▶ What the exercise asks: Copy the listing from its beginning through the line that contains "[0, 210, 97, 374] [35, 344, 95, 374]", including both ends. Omit the pictures.

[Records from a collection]
____

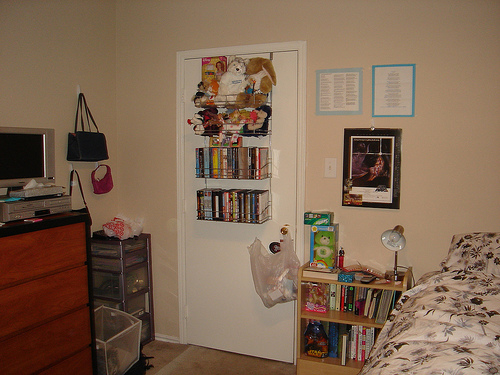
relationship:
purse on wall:
[67, 92, 111, 163] [1, 0, 118, 237]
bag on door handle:
[248, 224, 302, 308] [282, 223, 292, 235]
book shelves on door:
[195, 146, 274, 224] [183, 48, 300, 364]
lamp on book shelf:
[381, 224, 407, 281] [296, 259, 414, 373]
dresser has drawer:
[0, 210, 97, 374] [0, 219, 88, 288]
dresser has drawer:
[0, 210, 97, 374] [0, 262, 90, 338]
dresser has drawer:
[0, 210, 97, 374] [0, 304, 93, 374]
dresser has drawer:
[0, 210, 97, 374] [35, 344, 95, 374]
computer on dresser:
[0, 126, 57, 193] [0, 210, 97, 374]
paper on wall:
[316, 66, 364, 117] [115, 1, 498, 365]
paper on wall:
[371, 63, 416, 118] [115, 1, 498, 365]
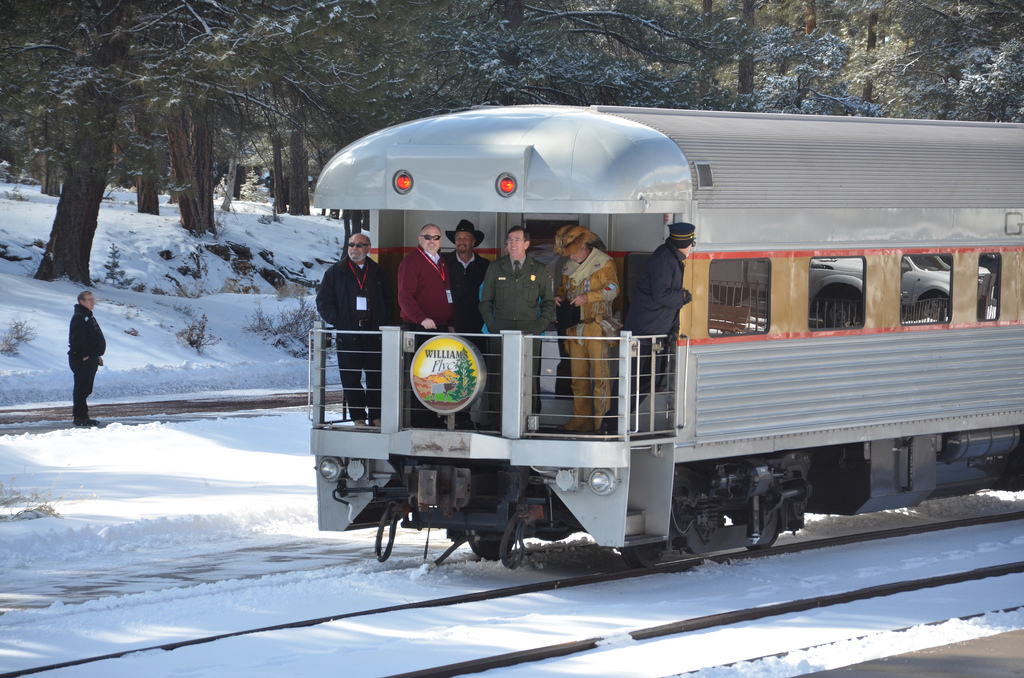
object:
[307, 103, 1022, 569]
train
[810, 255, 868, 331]
window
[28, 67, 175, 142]
green leaves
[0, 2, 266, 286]
tree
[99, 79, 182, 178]
leaves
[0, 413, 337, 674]
snow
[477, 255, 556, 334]
jacket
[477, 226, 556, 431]
badge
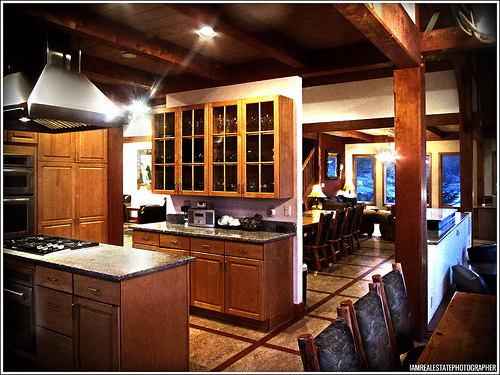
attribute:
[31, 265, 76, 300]
drawer — wooden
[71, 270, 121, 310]
drawer — wooden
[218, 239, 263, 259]
drawer — wooden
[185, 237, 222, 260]
drawer — wooden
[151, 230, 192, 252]
drawer — wooden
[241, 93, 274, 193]
door — glass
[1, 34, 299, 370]
kitchen — wooden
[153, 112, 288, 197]
glass cabinet-doors — glass 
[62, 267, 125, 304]
drawer — wooden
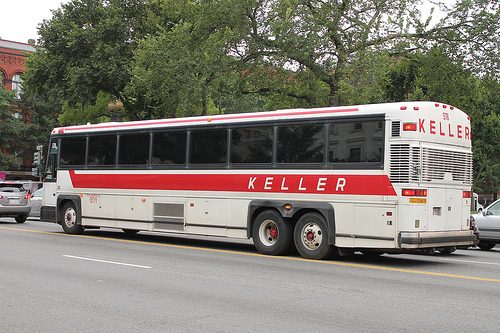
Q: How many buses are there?
A: One.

____

▶ Output:
relationship:
purse on wall:
[67, 92, 111, 163] [1, 0, 118, 237]
bag on door handle:
[248, 224, 302, 308] [282, 223, 292, 235]
book shelves on door:
[195, 146, 274, 224] [183, 48, 300, 364]
lamp on book shelf:
[381, 224, 407, 281] [296, 259, 414, 373]
dresser has drawer:
[0, 210, 97, 374] [0, 219, 88, 288]
dresser has drawer:
[0, 210, 97, 374] [0, 262, 90, 338]
dresser has drawer:
[0, 210, 97, 374] [0, 304, 93, 374]
dresser has drawer:
[0, 210, 97, 374] [35, 344, 95, 374]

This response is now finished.